TASK
For the entries that follow, retype exactly the lines from the one containing "Price Match Guarantee" to the one containing "unique and special.", inclusive, and only those. Images stay out of the copy.
BEGIN THE DATA
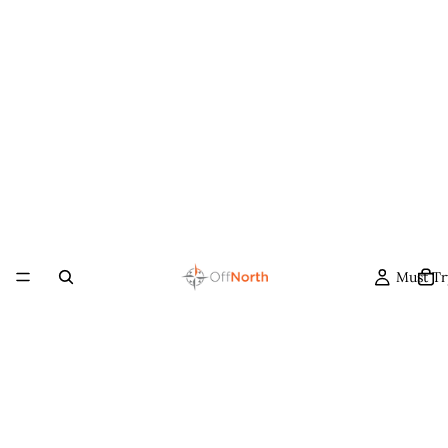
Must Tr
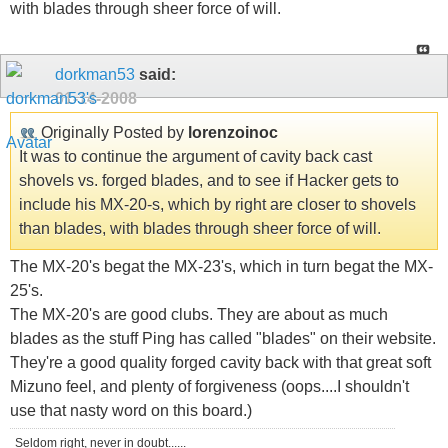
with blades through sheer force of will.
dorkman53
said:
01-14-2008
Originally Posted by
lorenzoinoc
It was to continue the argument of cavity back cast
shovels vs. forged blades, and to see if Hacker gets to
include his MX-20-s, which by right are closer to shovels
than blades, with blades through sheer force of will.
The MX-20's begat the MX-23's, which in turn begat the MX-
25's.
The MX-20's are good clubs. They are about as much
blades as the stuff Ping has called "blades" on their website.
They're a good quality forged cavity back with that great soft
Mizuno feel, and plenty of forgiveness (oops....I shouldn't
use that nasty word on this board.)
Seldom right, never in doubt......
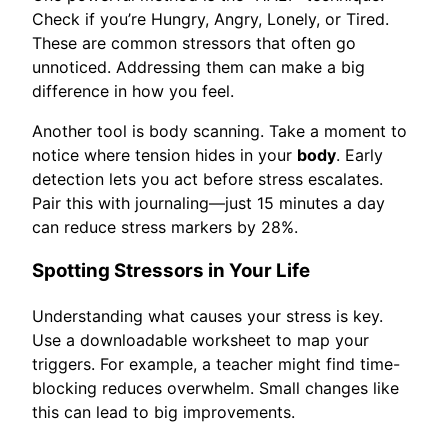
Check if you’re Hungry, Angry, Lonely, or Tired.
These are common stressors that often go
unnoticed. Addressing them can make a big
difference in how you feel.
Another tool is body scanning. Take a moment to
notice where tension hides in your
body
. Early
detection lets you act before stress escalates.
Pair this with journaling—just 15 minutes a day
can reduce stress markers by 28%.
Spotting Stressors in Your Life
Understanding what causes your stress is key.
Use a downloadable worksheet to map your
triggers. For example, a teacher might find time-
blocking reduces overwhelm. Small changes like
this can lead to big improvements.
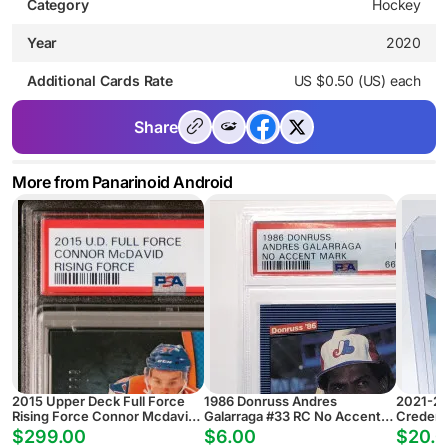
Category
Hockey
Year
2020
Additional Cards Rate
US $0.50 (US) each
Share
More from Panarinoid Android
2015 Upper Deck Full Force
1986 Donruss Andres
2021-22
Rising Force Connor Mcdavid
Galarraga #33 RC No Accent
Credent
Rising Force
PSA 6
Glass G
$299.00
$6.00
$20.0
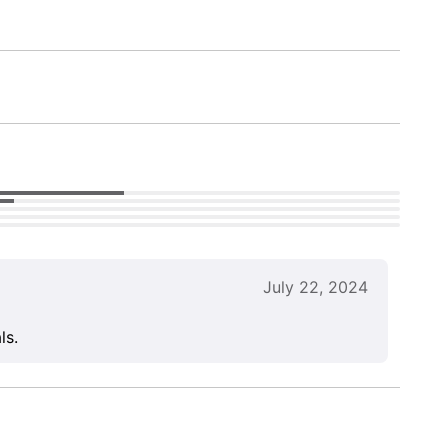
July 22, 2024
ls.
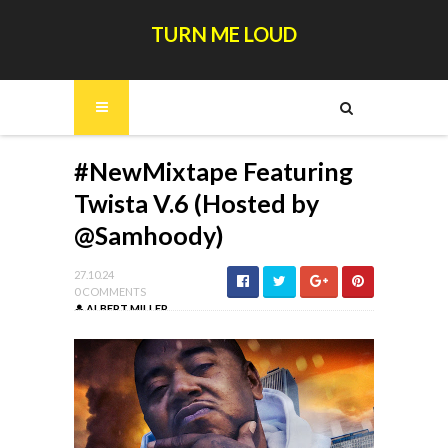
TURN ME LOUD
#NewMixtape Featuring
Twista V.6 (Hosted by
@Samhoody)
27.10.24
0 COMMENTS
ALBERT MILLER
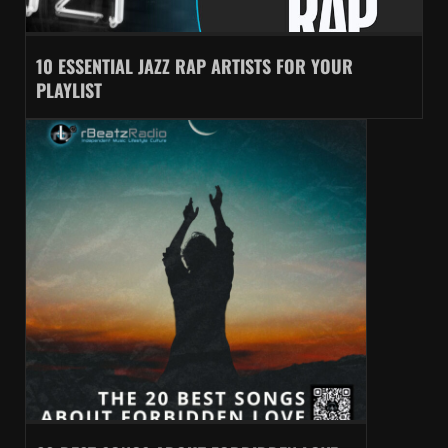
10 ESSENTIAL JAZZ RAP ARTISTS FOR YOUR
PLAYLIST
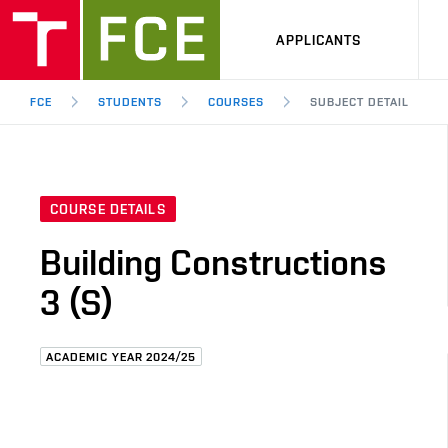
APPLICANTS
FCE
STUDENTS
COURSES
SUBJECT DETAIL
COURSE DETAILS
Building Constructions
3 (S)
ACADEMIC YEAR 2024/25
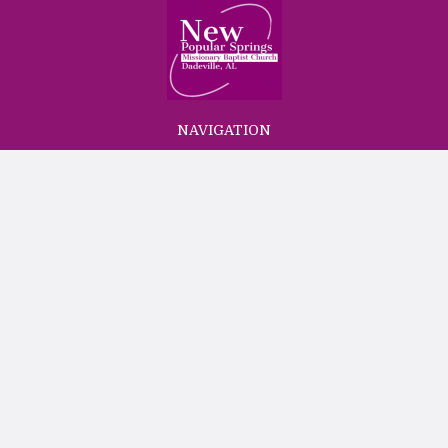
NAVIGATION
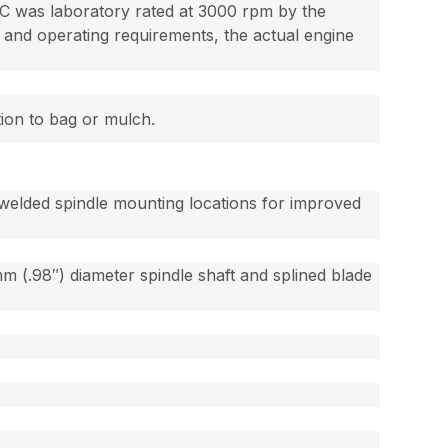
 was laboratory rated at 3000 rpm by the
and operating requirements, the actual engine
tion to bag or mulch.
welded spindle mounting locations for improved
 (.98″) diameter spindle shaft and splined blade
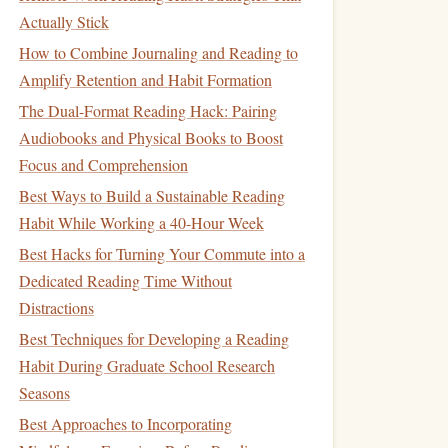
Actually Stick
How to Combine Journaling and Reading to
Amplify Retention and Habit Formation
The Dual-Format Reading Hack: Pairing
Audiobooks and Physical Books to Boost
Focus and Comprehension
Best Ways to Build a Sustainable Reading
Habit While Working a 40-Hour Week
Best Hacks for Turning Your Commute into a
Dedicated Reading Time Without
Distractions
Best Techniques for Developing a Reading
Habit During Graduate School Research
Seasons
Best Approaches to Incorporating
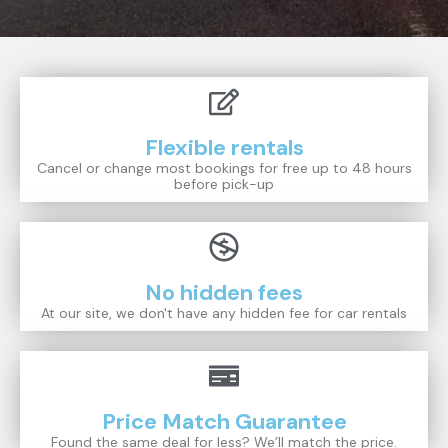
Flexible rentals
Cancel or change most bookings for free up to 48 hours
before pick-up
No hidden fees
At our site, we don't have any hidden fee for car rentals
Price Match Guarantee
Found the same deal for less? We’ll match the price.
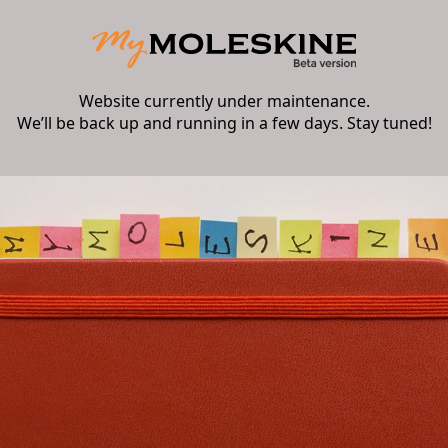
Website currently under maintenance.
We’ll be back up and running in a few days. Stay tuned!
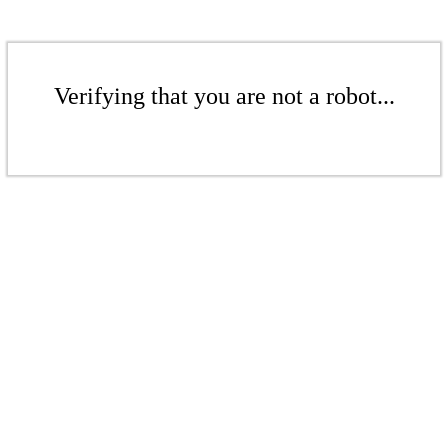
Verifying that you are not a robot...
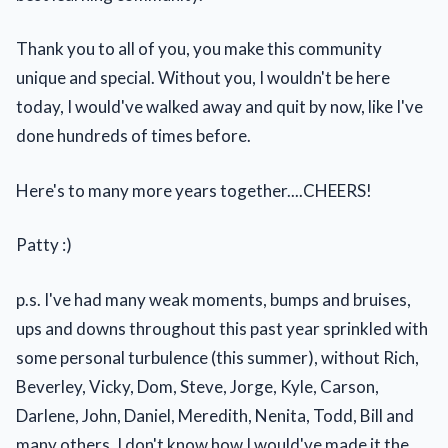
Thank you to all of you, you make this community
unique and special. Without you, I wouldn't be here
today, I would've walked away and quit by now, like I've
done hundreds of times before.
Here's to many more years together....CHEERS!
Patty :)
p.s. I've had many weak moments, bumps and bruises,
ups and downs throughout this past year sprinkled with
some personal turbulence (this summer), without Rich,
Beverley, Vicky, Dom, Steve, Jorge, Kyle, Carson,
Darlene, John, Daniel, Meredith, Nenita, Todd, Bill and
many others, I don't know how I would've made it the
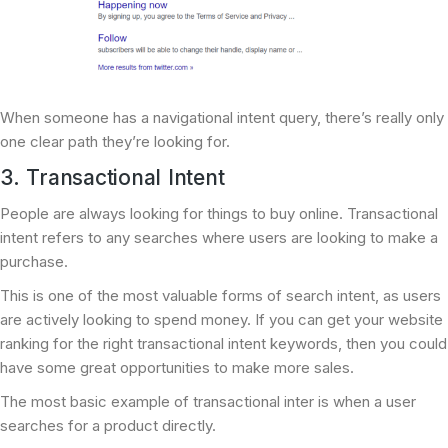
When someone has a navigational intent query, there’s really only
one clear path they’re looking for.
3. Transactional Intent
People are always looking for things to buy online. Transactional
intent refers to any searches where users are looking to make a
purchase.
This is one of the most valuable forms of search intent, as users
are actively looking to spend money. If you can get your website
ranking for the right transactional intent keywords, then you could
have some great opportunities to make more sales.
The most basic example of transactional inter is when a user
searches for a product directly.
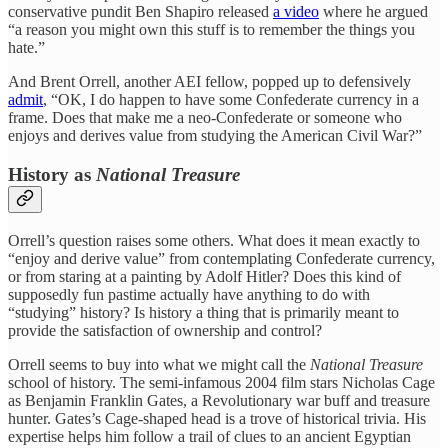
conservative pundit Ben Shapiro released
a video
where he argued
“a reason you might own this stuff is to remember the things you
hate.”
And Brent Orrell, another AEI fellow, popped up to defensively
admit
, “OK, I do happen to have some Confederate currency in a
frame. Does that make me a neo-Confederate or someone who
enjoys and derives value from studying the American Civil War?”
History as
National Treasure
Orrell’s question raises some others. What does it mean exactly to
“enjoy and derive value” from contemplating Confederate currency,
or from staring at a painting by Adolf Hitler? Does this kind of
supposedly fun pastime actually have anything to do with
“studying” history? Is history a thing that is primarily meant to
provide the satisfaction of ownership and control?
Orrell seems to buy into what we might call the
National Treasure
school of history. The semi-infamous 2004 film stars Nicholas Cage
as Benjamin Franklin Gates, a Revolutionary war buff and treasure
hunter. Gates’s Cage-shaped head is a trove of historical trivia. His
expertise helps him follow a trail of clues to an ancient Egyptian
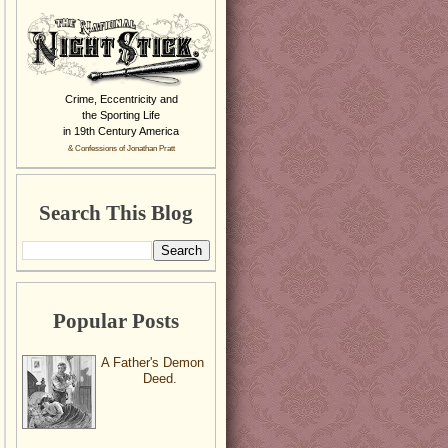
Crime, Eccentricity and
the Sporting Life
in 19th Century America
& Confessions of Jonathan Pratt
Search This Blog
Popular Posts
A Father's Demon
Deed.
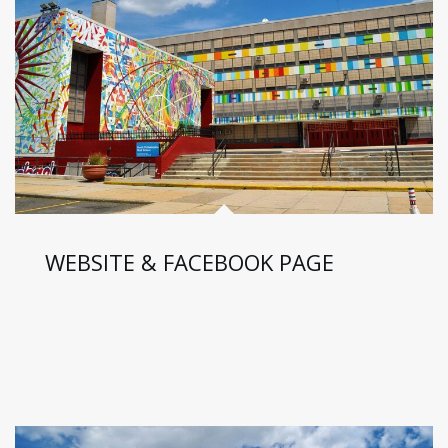
WEBSITE & FACEBOOK PAGE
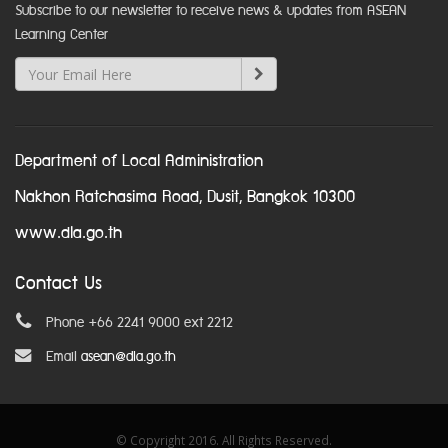
Subscribe to our newsletter to receive news & updates from ASEAN
Learning Center
Department of Local Administration
Nakhon Ratchasima Road, Dusit, Bangkok 10300
www.dla.go.th
Contact Us
Phone +66 2241 9000 ext 2212
Email
asean@dla.go.th
© Copyright 2016. All Rights Reserved.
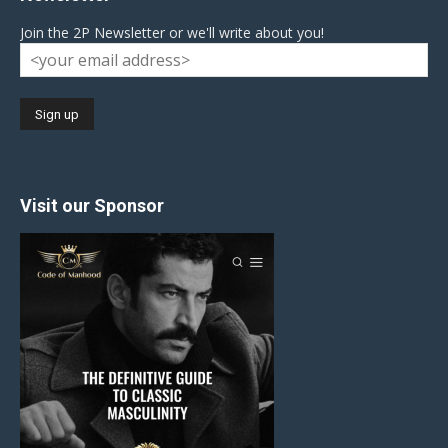
Join the 2P Newsletter or we'll write about you!
Visit our Sponsor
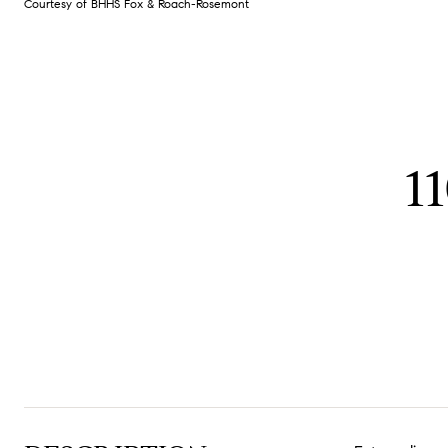
Courtesy of BHHS Fox & Roach-Rosemont
1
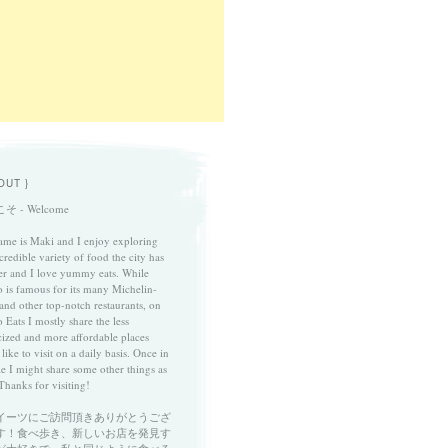
OUT }
そ - Welcome
me is Maki and I enjoy exploring
credible variety of food the city has
fer and I love yummy eats. While
 is famous for its many Michelin-
 and other top-notch restaurants, on
 Eats I mostly share the less
cized and more affordable places
 like to visit on a daily basis. Once in
le I might share some other things as
Thanks for visiting!
イーツにご訪問頂きありがとうござ
す！食べ歩き、新しいお店を発見す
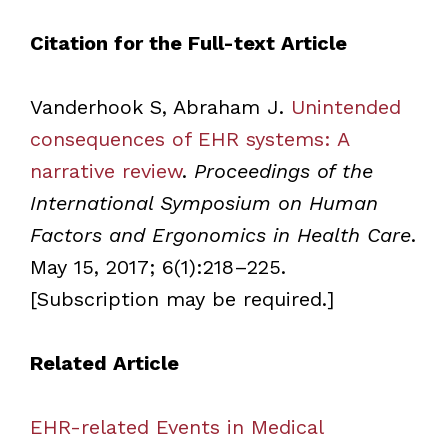
Citation for the Full-text Article
Vanderhook S, Abraham J.
Unintended
consequences of EHR systems: A
narrative review
.
Proceedings of the
International Symposium on Human
Factors and Ergonomics in Health Care
.
May 15, 2017; 6(1):218–225.
[Subscription may be required.]
Related Article
EHR-related Events in Medical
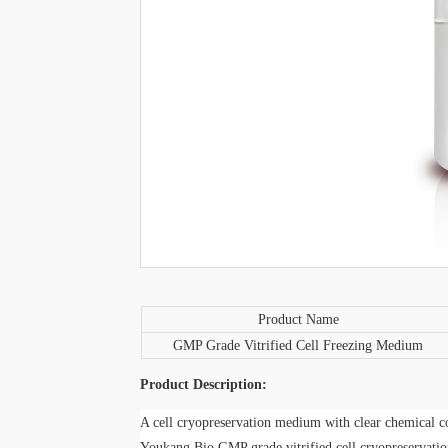
P
roduct
N
ame
GMP Grade Vitrified Cell Freezing Medium
P
roduct
D
escription:
A cell cryopreservation medium with clear chemical co
Youkang Bio GMP grade vitrified cell
cryopreservati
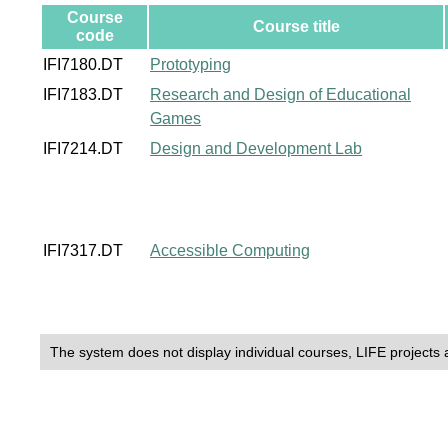
Course
Course title
code
IFI7180.DT
Prototyping
IFI7183.DT
Research and Design of Educational
Games
IFI7214.DT
Design and Development Lab
IFI7317.DT
Accessible Computing
The system does not display individual courses, LIFE projects 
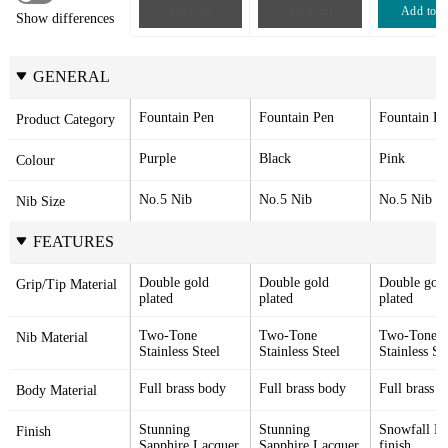
Sold out
Sold out
Add to c
Show differences
GENERAL
Fountain Pen
Fountain Pen
Fountain Pe
Product Category
Purple
Black
Pink
Colour
No.5 Nib
No.5 Nib
No.5 Nib
Nib Size
FEATURES
Double gold 
Double gold 
Double gold
Grip/Tip Material
plated
plated
plated
Two-Tone 
Two-Tone 
Two-Tone 
Nib Material
Stainless Steel
Stainless Steel
Stainless St
Full brass body
Full brass body
Full brass 
Body Material
Stunning 
Stunning 
Snowfall La
Finish
Sapphire Lacquer
Sapphire Lacquer
finish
END THE DATA
SOLUTION FOR THIS PROBLEM
Price Match Guarantee
Found the same deal for less? We’ll match the price.
Website currently under maintenance.
We’ll be back up and running in a few days. Stay tuned!
Verifying that you are not a robot...
Thank you to all of you, you make this community
unique and special. Without you, I wouldn't be here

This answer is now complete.